*Document segment*
============================================================

Continuing @Shuttle128 ‘s explanation. The half-life means the strength of the radiation decreases by half every 5700 years. So, if it reads 500 rads right now, in 5700 years it will read 250 rads, and 5700 years after that it will read 125 rads. Mathmatically, you can then measure what it is now, and know how old it is by how low the rads are.
Hope this helped.
@filmfann Rads are a unit of radiation exposure and is not in any way used in radiometric dating.
Mass spectrometers are used to determine the content of the sample. The numbers of atoms are related to the age by this equation:
D = Do + N[e^(λt) − 1]
Where t is age
D is number daughter atoms in sample
Do is number daughter atoms in original composition
N is number parent atoms in sample
λ is the inverse of the half-life
So I think the missing piece is just how that translates to the actual dating. And this isn’t my thing, so I’m just confirming here…
In the Carbon-14 example. The assumption is that there would be 100% Carbon-14 and no Nitrogen-14 when the sample is formed.
If you find equal Carbon-14 and Nitrogen-14 (a 50%-50% mix) in a sample then you’d be one “half-life” away from creation, so 5700 years.

============================================================

*Dataset extract*
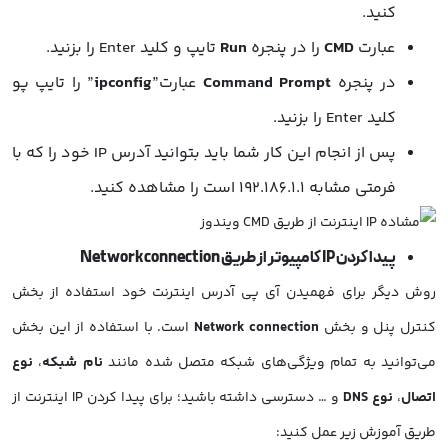
کنید.
عبارت
CMD
را در پنجره
Run
تایپ و کلید Enter را بزنید.
در پنجره
Command Prompt
عبارت”
ipconfig
” را تایپ پو
کلید Enter را بزنید.
پس از انجام این کار شما باید بتوانید آدرس IP خود را که با
فرمتی مشابه 192.186.1.1 است را مشاهده کنید.
پیدا کردن IP کامپیوتر از طریق Network connection
روش دیگر برای فهمیدن آی پی آدرس اینترنت خود استفاده از بخش
کنترل پنل و بخش
Network connection
است. با استفاده از این بخش
می‌توانید به تمام ویژگی‌های شبکه‌ متصل شده مانند
نام شبکه
،
نوع
اتصال
،
نوع
DNS
و … دسترسی داشته باشید؛ برای پیدا کردن IP اینترنت از
طریق آموزش زیر عمل کنید:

============================================================

*Task set*
(a) In the radiometric dating discussion, rewrite the paragraph beginning "Continuing @Shuttle128 's explanation" as a short bulleted list that keeps its main facts.
(b) Carry the radiometric dating discussion forward from its final sentence.

*Answers to this exercise*
(a)
- It builds on @Shuttle128's explanation.
- The half-life means the radiation's strength drops by half every 5700 years.
- A reading of 500 rads now would be 250 rads in 5700 years and 125 rads after another 5700 years.
- Measuring the current level therefore shows how old the sample is, based on how low the rads are.

(b)
Three times the Nitrogen-14 (25%-75% mix) would mean two half lives had passed or 11400 years, and so forth. Correct?
@Shuttle128 You’re probably right. It’s been years since I did this. But the concept is correct.
@funkdaddy Actually no, well sort of. As I edited in above (a bit too late I’m afraid) we don’t assume that the daughter atoms are zero at t=0. I believe what we normally do is determine from a large sample of data, what most newly formed samples contain. Since radioactive decay is an exponential function we use the equation above to determine the date. However, it can sort of be done the way you suggest.
From a non-scientific point-of-view: I think it makes an excellent catch-phrase for habitually going out with people who are a really bad match.